Bremen-Tatort „Stille Nacht“ im Ersten – Unter uns

„Schönstes Weihnachten ever“ (Selb): Luise Wolfram (l.), Miquel Francisco Bata. Foto: Claudia Konerding/Radio Bremen
„Schönstes Weihnachten ever“ (Selb): Luise Wolfram (l.), Miquel Francisco Bata. Foto: Claudia Konerding/Radio Bremen © Radio Bremen/Claudia Konerding

Der Tatort „Stille Nacht“, ein klassischer englischer Krimi zur deutschen Weihnacht.

Die Familien- und Weihnachtsverächterinnen Linda Selb und Liv Moormann verbringen den Heiligabend gutgelaunt im Dienst. Soeben spielen sie ein Spiel, bei dem man sich Erdnüsse gegenseitig in den Mund wirft und Begriffe nennt, die man mit Weihnachten verbindet und entsprechend hasst. Familie. Oder (haltloserweise) „Last Christmas“. Was, sie möge „Last Christmas“ nicht, hakt Selb ehrlich überrascht ein. Keiner möge „Last Christmas“, sagt Moormann.

Das sind frühe Fingerzeige: Selb wird sich im Verlauf der Handlung als die Hedonistin zeigen, die ihre Fans immer schon in ihr vermutet haben. „Last Christmas“ wird zu hören sein bis zum Leiserstellen des Fernsehers, allerdings gegrölt von privat. Und am Ende weggewischt von Nick Caves „Into My Arms“, auf dass das Publikum aufhöre, mit den Augen zu rollen über Karaoke und Weihnachten, und die Träne vergieße, die diese Geschichte von Unglück und Schuld verdient hat.

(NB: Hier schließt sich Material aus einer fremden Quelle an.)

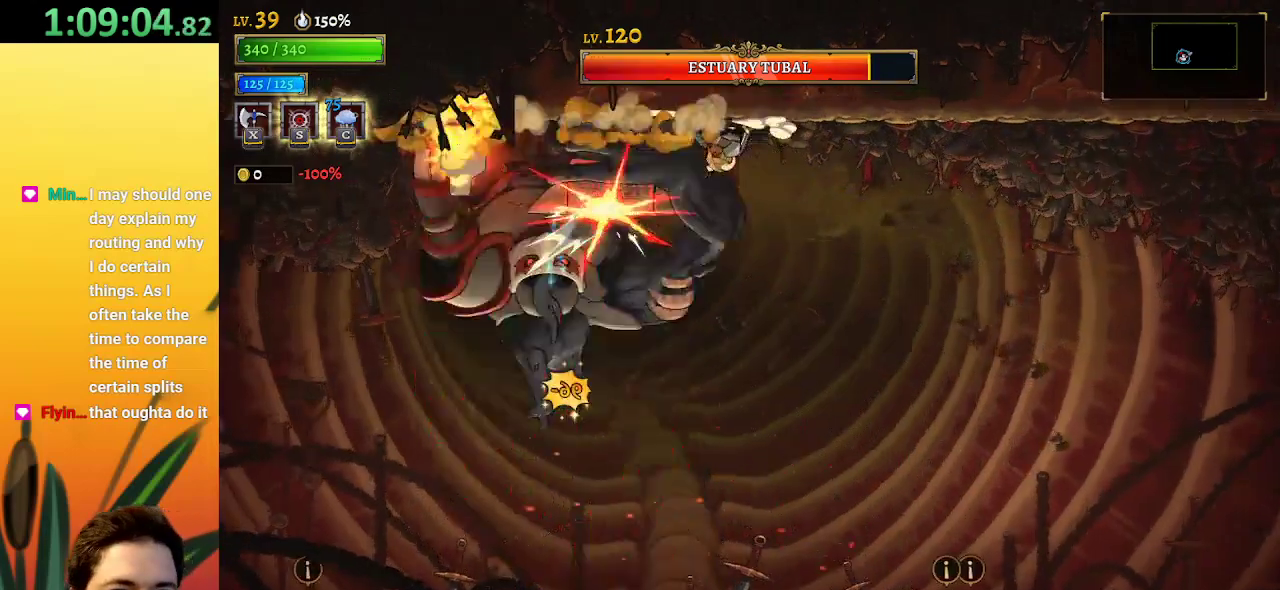
{"keys": [], "events": [[267, "x", "down"], [367, "x", "up"]]}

„Stille Nacht“, geschrieben von Daniela Baumgärtl und Kim Zimmermann, inszeniert von Sebastian Ko, ist der sechste und bisher gelungenste Bremer Tatort mit Luise Wolfram und Jasna Fritzi Bauer. Das Übermotivierte, das dieses allzeit bereite und hochbegabte Duo auszeichnet und zugleich beschwert, weicht für die Festtage einer Abgeklärtheit, die fast lebenszugewandt zu nennen wäre, ginge es nicht um Selb und Moormann.

Selbstverständlich ist der Tatort ein gemütliches Haus, in dem eben noch Weihnachten gefeiert wurde. Man sieht die Feiernden, sieht, dass es nicht gerade lustig ist, Weihnachten zu feiern, wenn es Wichtigeres zu besprechen gäbe, weiß aber noch nichts weiter. Die Feiernden haben einen asiatischen Gast, Andy. Auf die Frage, wie bei ihm zu Hause Weihnachten gefeiert werde, fällt ihm Karaoke ein und das lässt sich die Familie nicht zweimal sagen. Während alle „Last Christmas“ plärren, entfernt sich die Kamera, teils rücksichtsvoll, teils spannungssteigernd. Jetzt muss ja gleich etwas passieren.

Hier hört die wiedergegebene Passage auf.